The Food and Drug Administration recently issued a safety announcement to discuss the potentially serious side effects associated with certain antibacterial drugs. Fluoroquinolone is believed to have side effects which are severe enough that they should be avoided by patients who have other treatment options.
Fluoroquinolones are bacterial agents that work a broad range of pathogens. Tissue penetration, especially against intracellular compartments and respiratory secretions, makes it a desirable solution to many infections. The list of currently approved drugs in this class include:
• Avelox – active ingredient moxifloxacin
• Cipro – active ingredient ciprofloxacin
• Extended Release Cipro – active ingredient ciprofloxacin extended-release
• Factive – active ingredient gemifloxacin
• Levaquin – active ingredient levofloxacin
• Moxifloxacin Injection – Active ingredient moxifloxacin
• Ofloxacin – Active ingredient ofloxacin
Conditions most commonly treated by this class of drugs include urinary tract infections, bacterial bronchitis, sinusitis, pneumonia, bone and joint infections, skin and soft tissue infections, intraabdominal and septicemia infections, bacterial gastroenteritis, gynecological and urethral infections, typhoid fever, and pelvic inflammatory disease.
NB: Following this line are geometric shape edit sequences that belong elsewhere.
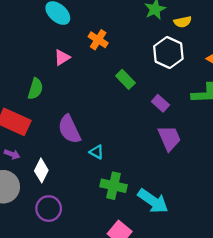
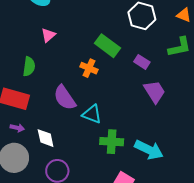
orange cross: (98, 40) -> (89, 68), moved
green rectangle: (125, 79) -> (107, 46), size x1.4
cyan triangle: (97, 152) -> (92, 114), size x1.5
white diamond: (41, 170) -> (46, 138), turned -30

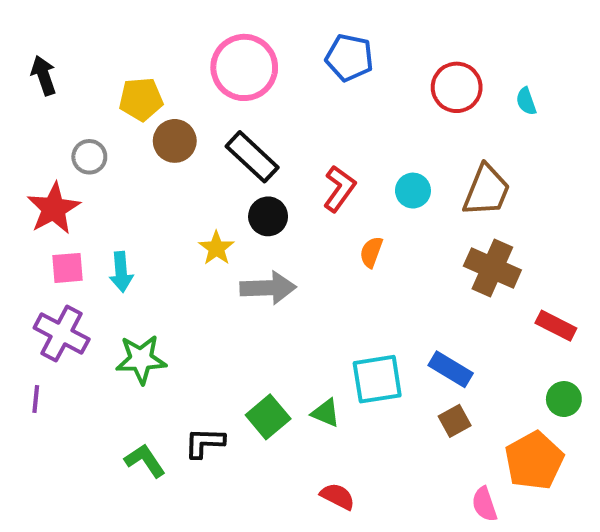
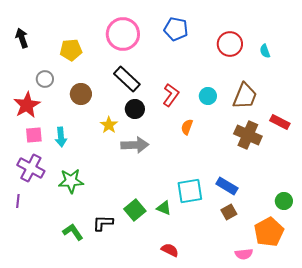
brown circle: (175, 141) -> (81, 94), moved
red rectangle: (556, 326) -> (280, 122), moved
pink semicircle: (484, 504) -> (244, 254), turned -78

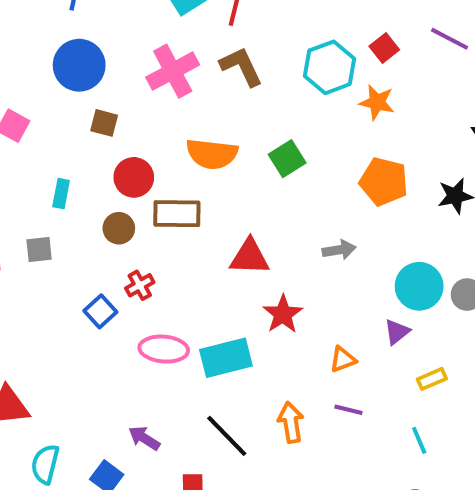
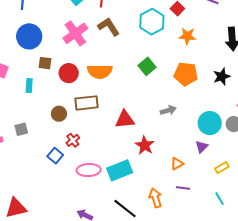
orange star: (377, 102) -> (187, 36), moved
green square: (287, 159) -> (147, 66), moved
red circle: (134, 177) -> (69, 73), moved
cyan rectangle: (61, 194) -> (29, 85), moved

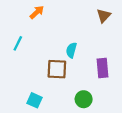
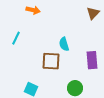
orange arrow: (37, 12) -> (33, 10), turned 56
cyan semicircle: (71, 50) -> (64, 44), turned -32

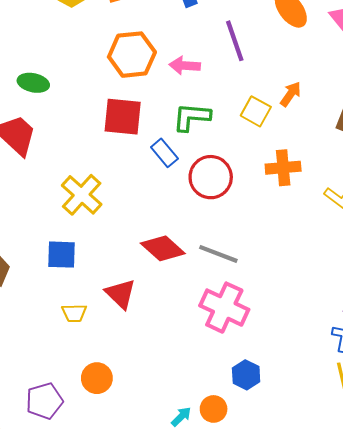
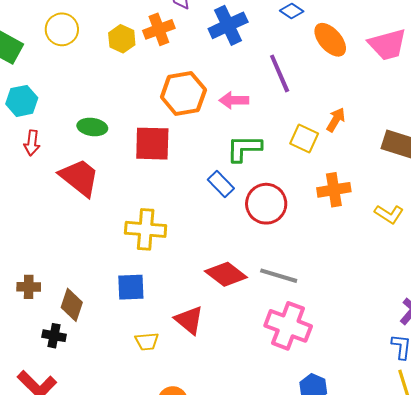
red square: (123, 117) -> (152, 144), moved
yellow cross: (82, 195) -> (146, 229), turned -33

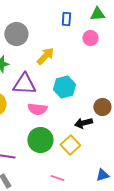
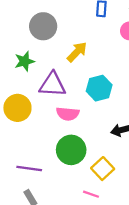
yellow square: (70, 145) -> (103, 169), moved

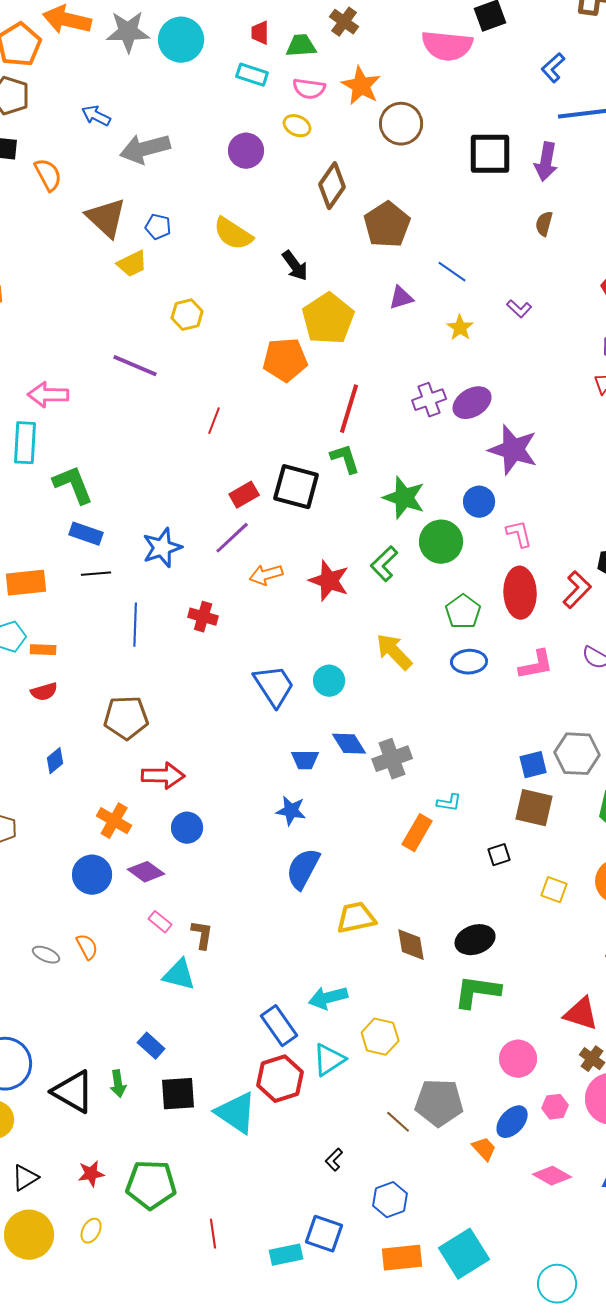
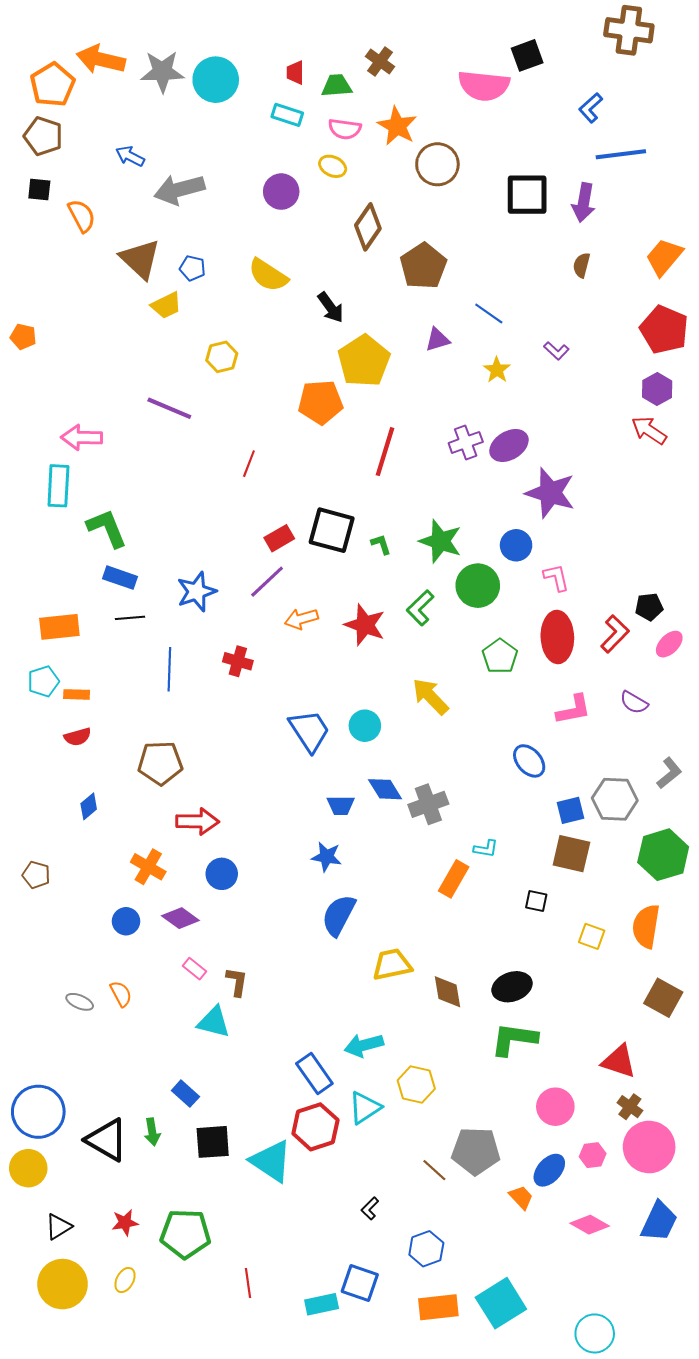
green L-shape: (345, 459) -> (381, 544), moved, size x0.7
blue ellipse: (469, 662) -> (529, 761), moved, turned 52
black square: (499, 855) -> (536, 901), turned 30
blue circle: (92, 875) -> (126, 921), size x0.7

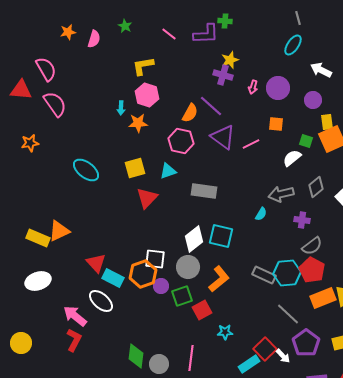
The side effects of these drugs have been under question for several years. In 2008, the FDA required providers notify patients of the increased possibility of developing tendon ruptures and tendinitis. There was found to be an increased risk for patients over the age of 60, and doctors were advised to tell patients to stop using the medications if there was any tendon swelling, inflammation, or pain. In 2013, the FDA required the labels for this class of drugs to include warnings for the potential nerve damage which could occur permanently soon after taking the medications. The latest labeling recommendations will include side effects that can affect the muscles, tendons, nerves, central nervous system, and joints. All of these symptoms are categorized under the term peripheral neuropathy and can include numbness, discomfort, weakness, tingling, burning, and pain in the affected areas.
Patients are encouraged to report any side effects immediately to their physician and to cease taking the medication if side effects occur. They are also urged to report their experience to the MedWatch program. It is important for patients to understand that, for some conditions, this class of drugs will be the best possible option. For most infections, however, other drugs have a lower associated risk of potentially serious and permanent side effects.
Physicians have been directed to limit prescribing fluoroquinolone treatments to patients who have other treatment options available, and to immediately find an alternative treatment for patients exhibiting any side effects. Pharmacists should be sure to discuss the new warnings and potential side effects with patients when dispensing the drugs, even if the patient has had the medication before.